Anomalies, Geometry, and Hydrodynamics

My research program is devoted to studies of emergent properties in systems without parity symmetry. Ultimately it is meant to understand the interplay between symmetry and topology in effective field theories and their connections to fluid mechanics and kinetic theory.

Modern understanding of physics is based on the description in terms of effective field theories. In order to understand phenomena at a given scale we do not need to know the theory of everything but we need to develop an effective description, suitable for scales we want to understand. Perhaps the oldest example of an effective field theory is hydrodynamics, a theory that parameterizes our ignorance of high-energy, microscopic degrees of freedom by reducing it to a set of parameters, called transport coefficients. They are supplemented with dynamical fields such as fluid velocity.

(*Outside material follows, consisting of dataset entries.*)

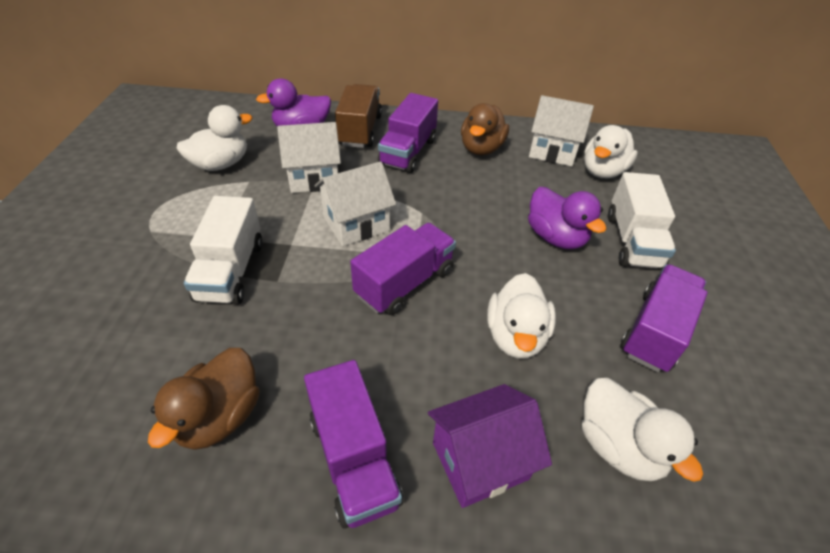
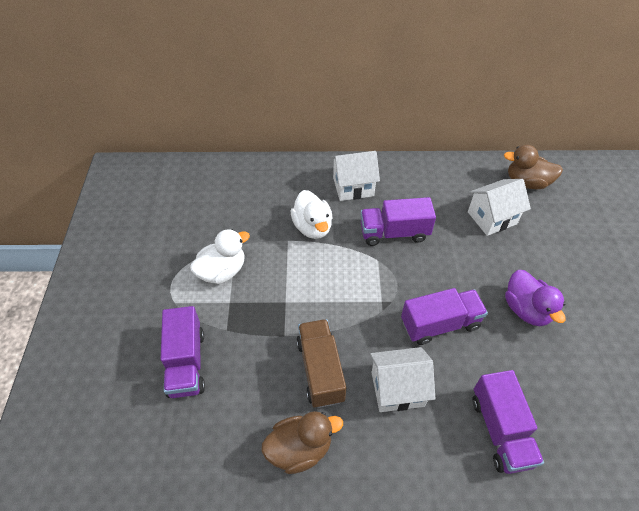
purple duck: 2 -> 1
purple house: 1 -> 0
white duck: 4 -> 2
white truck: 2 -> 0

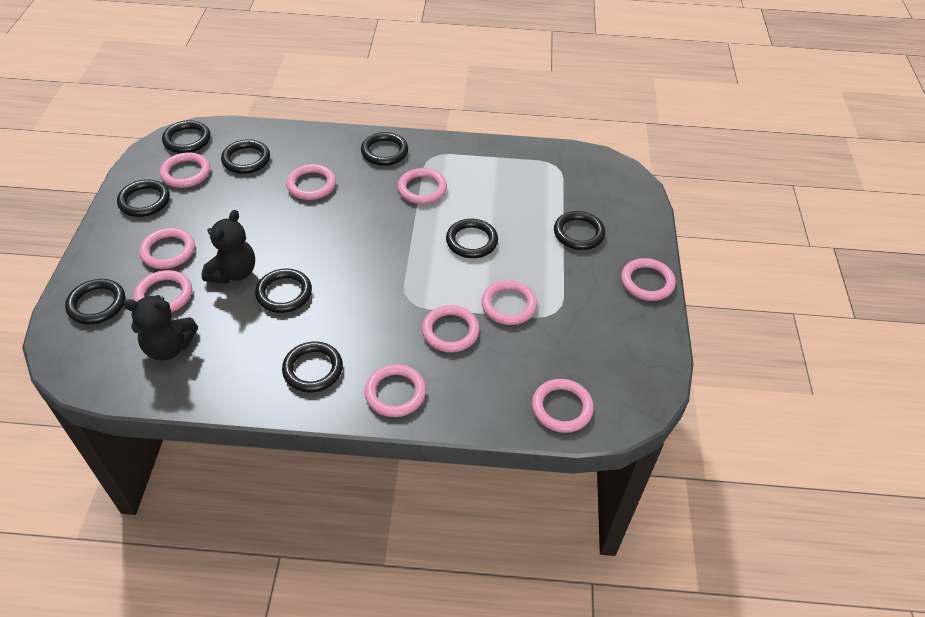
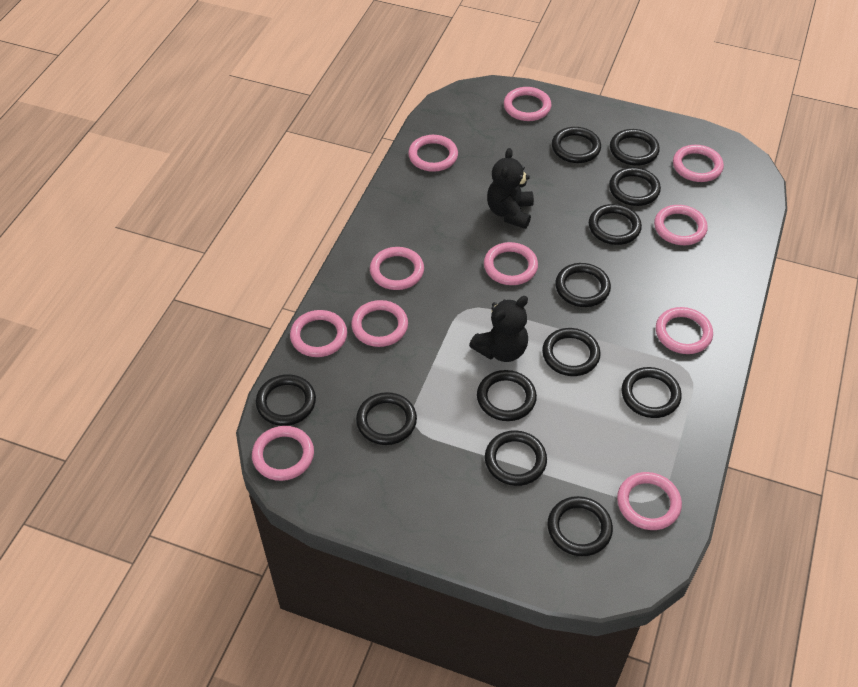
black ring: 9 -> 12
pink ring: 10 -> 11

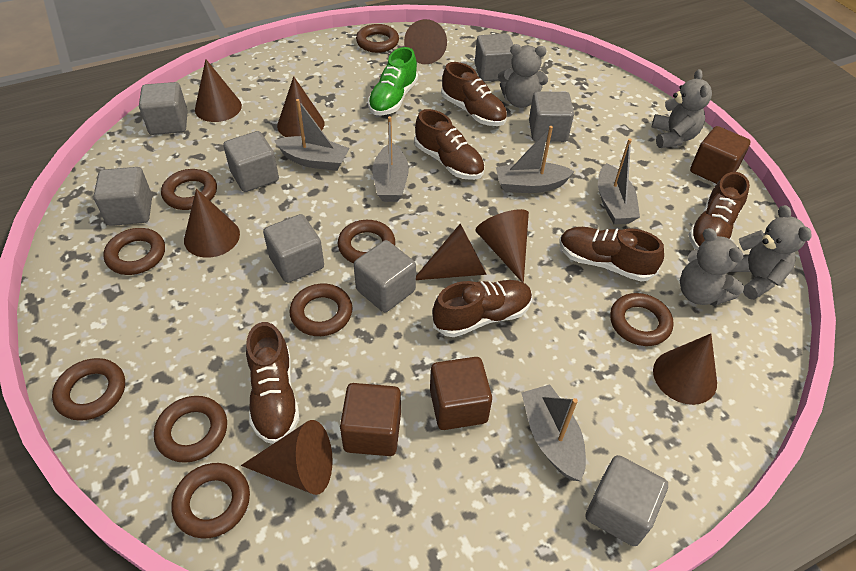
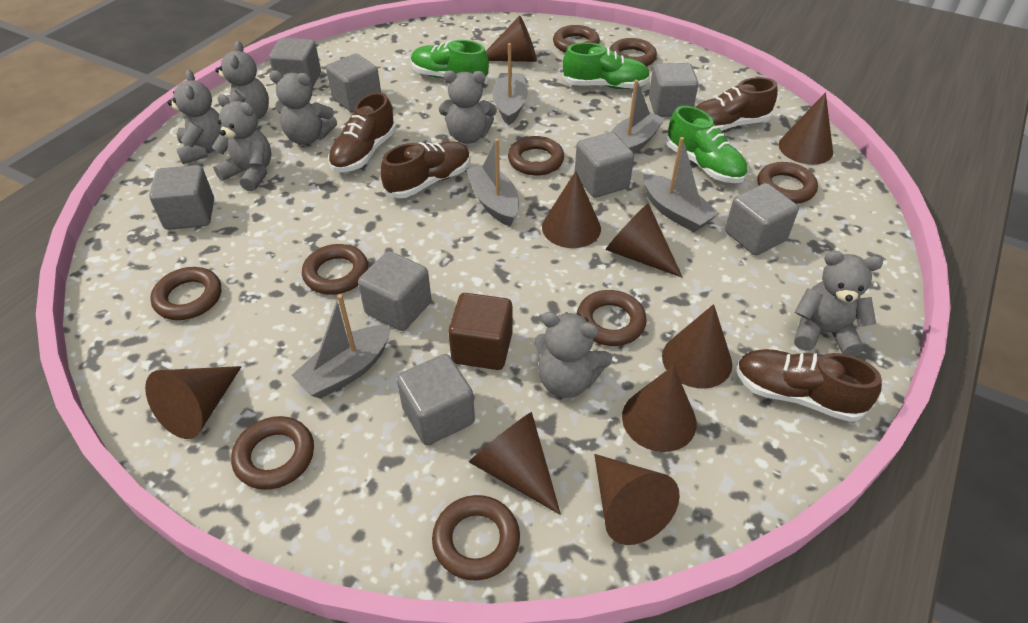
brown cone: 8 -> 9
brown cube: 3 -> 1
brown shoe: 6 -> 4
green shoe: 1 -> 3
grey teddy bear: 4 -> 7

Another effective description of many-body physics, at a different level of “coarse-graining”, is kinetic theory. It allows one to understand wider range of scales and give a more microscopic analysis. The effective model relevant at macroscopic scales is often classical and does not employ quantization. However, it does not always mean that a correct macroscopic theory has to be ignorant about the details of the quantum world. In fact quantum phenomena can exhibit surprising ramifications at macroscopic scales. The oldest example includes super-fluidity and a more recent illustration of such phenomena includes quantum Hall fluids in two spatial dimensions and fluids with axial quantum anomalies in three spatial dimensions. Both quantum Hall fluids and anomalous fluids are examples of parity-breaking hydrodynamics. In consequence a proper formulation of macroscopic physics in systems that break parity is of great relevance. Parity breaking may be crucial to a wide range of phenomena from the early Universe, to heavy-ion collisions, neutron stars, relativistic astrophysical systems, and new materials such as graphene. The number of experimental examples that allows one to analyze parity-odd fluids is growing, due to novel, exotic materials.